• Work to complete
Please write the following entries out once more, exactly.

• Input records
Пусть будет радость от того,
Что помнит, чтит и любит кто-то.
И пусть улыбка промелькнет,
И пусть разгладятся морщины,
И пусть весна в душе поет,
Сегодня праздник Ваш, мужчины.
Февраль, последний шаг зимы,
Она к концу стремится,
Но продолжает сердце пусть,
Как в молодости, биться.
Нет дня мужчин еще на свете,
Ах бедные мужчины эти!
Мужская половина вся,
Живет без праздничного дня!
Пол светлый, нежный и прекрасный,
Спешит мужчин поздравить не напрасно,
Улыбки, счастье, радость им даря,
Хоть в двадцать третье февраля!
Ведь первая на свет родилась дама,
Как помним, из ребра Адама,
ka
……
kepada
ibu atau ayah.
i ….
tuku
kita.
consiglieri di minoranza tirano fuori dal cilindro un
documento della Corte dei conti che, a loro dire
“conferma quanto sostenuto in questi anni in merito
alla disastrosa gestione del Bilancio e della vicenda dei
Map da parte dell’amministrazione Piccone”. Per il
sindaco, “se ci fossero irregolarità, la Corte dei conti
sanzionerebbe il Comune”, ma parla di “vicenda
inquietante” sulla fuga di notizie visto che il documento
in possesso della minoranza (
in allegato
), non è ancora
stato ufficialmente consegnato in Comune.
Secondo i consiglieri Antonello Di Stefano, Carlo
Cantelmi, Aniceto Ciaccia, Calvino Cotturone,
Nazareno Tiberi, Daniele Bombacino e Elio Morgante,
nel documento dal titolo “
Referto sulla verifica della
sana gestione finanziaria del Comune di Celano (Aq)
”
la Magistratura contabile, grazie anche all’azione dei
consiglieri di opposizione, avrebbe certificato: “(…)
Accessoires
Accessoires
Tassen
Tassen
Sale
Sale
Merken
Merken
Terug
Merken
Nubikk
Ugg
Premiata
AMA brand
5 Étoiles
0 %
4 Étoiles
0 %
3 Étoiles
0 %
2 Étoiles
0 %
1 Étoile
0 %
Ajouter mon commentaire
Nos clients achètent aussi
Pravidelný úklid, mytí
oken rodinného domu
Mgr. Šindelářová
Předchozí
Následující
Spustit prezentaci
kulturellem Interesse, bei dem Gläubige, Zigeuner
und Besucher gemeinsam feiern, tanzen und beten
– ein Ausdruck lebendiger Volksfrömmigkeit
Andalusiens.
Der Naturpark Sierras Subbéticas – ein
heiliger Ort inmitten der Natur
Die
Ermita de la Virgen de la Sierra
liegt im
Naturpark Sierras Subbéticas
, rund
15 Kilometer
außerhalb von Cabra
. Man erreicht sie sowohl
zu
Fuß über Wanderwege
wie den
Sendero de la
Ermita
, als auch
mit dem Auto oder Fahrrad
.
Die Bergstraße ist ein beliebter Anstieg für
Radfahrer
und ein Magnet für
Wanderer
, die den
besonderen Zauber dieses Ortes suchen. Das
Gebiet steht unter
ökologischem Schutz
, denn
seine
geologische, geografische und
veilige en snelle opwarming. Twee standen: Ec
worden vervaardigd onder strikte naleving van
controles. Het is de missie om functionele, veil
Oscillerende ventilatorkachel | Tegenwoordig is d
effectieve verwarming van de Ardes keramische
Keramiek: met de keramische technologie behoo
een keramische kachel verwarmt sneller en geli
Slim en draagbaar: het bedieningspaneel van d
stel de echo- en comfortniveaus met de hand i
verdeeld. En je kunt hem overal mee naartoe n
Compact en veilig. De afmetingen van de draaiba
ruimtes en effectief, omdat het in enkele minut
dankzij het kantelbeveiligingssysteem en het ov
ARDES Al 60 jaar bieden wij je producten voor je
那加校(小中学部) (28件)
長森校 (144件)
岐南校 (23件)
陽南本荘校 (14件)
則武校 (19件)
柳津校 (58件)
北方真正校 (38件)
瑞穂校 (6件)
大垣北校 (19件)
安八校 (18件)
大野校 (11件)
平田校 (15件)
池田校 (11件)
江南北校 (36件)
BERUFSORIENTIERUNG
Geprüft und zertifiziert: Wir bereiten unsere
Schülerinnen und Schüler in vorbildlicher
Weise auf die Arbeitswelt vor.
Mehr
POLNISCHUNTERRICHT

• Your response
Пусть будет радость от того,
Что помнит, чтит и любит кто-то.
И пусть улыбка промелькнет,
И пусть разгладятся морщины,
И пусть весна в душе поет,
Сегодня праздник Ваш, мужчины.
Февраль, последний шаг зимы,
Она к концу стремится,
Но продолжает сердце пусть,
Как в молодости, биться.
Нет дня мужчин еще на свете,
Ах бедные мужчины эти!
Мужская половина вся,
Живет без праздничного дня!
Пол светлый, нежный и прекрасный,
Спешит мужчин поздравить не напрасно,
Улыбки, счастье, радость им даря,
Хоть в двадцать третье февраля!
Ведь первая на свет родилась дама,
Как помним, из ребра Адама,
ka
……
kepada
ibu atau ayah.
i ….
tuku
kita.
consiglieri di minoranza tirano fuori dal cilindro un
documento della Corte dei conti che, a loro dire
“conferma quanto sostenuto in questi anni in merito
alla disastrosa gestione del Bilancio e della vicenda dei
Map da parte dell’amministrazione Piccone”. Per il
sindaco, “se ci fossero irregolarità, la Corte dei conti
sanzionerebbe il Comune”, ma parla di “vicenda
inquietante” sulla fuga di notizie visto che il documento
in possesso della minoranza (
in allegato
), non è ancora
stato ufficialmente consegnato in Comune.
Secondo i consiglieri Antonello Di Stefano, Carlo
Cantelmi, Aniceto Ciaccia, Calvino Cotturone,
Nazareno Tiberi, Daniele Bombacino e Elio Morgante,
nel documento dal titolo “
Referto sulla verifica della
sana gestione finanziaria del Comune di Celano (Aq)
”
la Magistratura contabile, grazie anche all’azione dei
consiglieri di opposizione, avrebbe certificato: “(…)
Accessoires
Accessoires
Tassen
Tassen
Sale
Sale
Merken
Merken
Terug
Merken
Nubikk
Ugg
Premiata
AMA brand
5 Étoiles
0 %
4 Étoiles
0 %
3 Étoiles
0 %
2 Étoiles
0 %
1 Étoile
0 %
Ajouter mon commentaire
Nos clients achètent aussi
Pravidelný úklid, mytí
oken rodinného domu
Mgr. Šindelářová
Předchozí
Následující
Spustit prezentaci
kulturellem Interesse, bei dem Gläubige, Zigeuner
und Besucher gemeinsam feiern, tanzen und beten
– ein Ausdruck lebendiger Volksfrömmigkeit
Andalusiens.
Der Naturpark Sierras Subbéticas – ein
heiliger Ort inmitten der Natur
Die
Ermita de la Virgen de la Sierra
liegt im
Naturpark Sierras Subbéticas
, rund
15 Kilometer
außerhalb von Cabra
. Man erreicht sie sowohl
zu
Fuß über Wanderwege
wie den
Sendero de la
Ermita
, als auch
mit dem Auto oder Fahrrad
.
Die Bergstraße ist ein beliebter Anstieg für
Radfahrer
und ein Magnet für
Wanderer
, die den
besonderen Zauber dieses Ortes suchen. Das
Gebiet steht unter
ökologischem Schutz
, denn
seine
geologische, geografische und
veilige en snelle opwarming. Twee standen: Ec
worden vervaardigd onder strikte naleving van
controles. Het is de missie om functionele, veil
Oscillerende ventilatorkachel | Tegenwoordig is d
effectieve verwarming van de Ardes keramische
Keramiek: met de keramische technologie behoo
een keramische kachel verwarmt sneller en geli
Slim en draagbaar: het bedieningspaneel van d
stel de echo- en comfortniveaus met de hand i
verdeeld. En je kunt hem overal mee naartoe n
Compact en veilig. De afmetingen van de draaiba
ruimtes en effectief, omdat het in enkele minut
dankzij het kantelbeveiligingssysteem en het ov
ARDES Al 60 jaar bieden wij je producten voor je
那加校(小中学部) (28件)
長森校 (144件)
岐南校 (23件)
陽南本荘校 (14件)
則武校 (19件)
柳津校 (58件)
北方真正校 (38件)
瑞穂校 (6件)
大垣北校 (19件)
安八校 (18件)
大野校 (11件)
平田校 (15件)
池田校 (11件)
江南北校 (36件)
BERUFSORIENTIERUNG
Geprüft und zertifiziert: Wir bereiten unsere
Schülerinnen und Schüler in vorbildlicher
Weise auf die Arbeitswelt vor.
Mehr
POLNISCHUNTERRICHT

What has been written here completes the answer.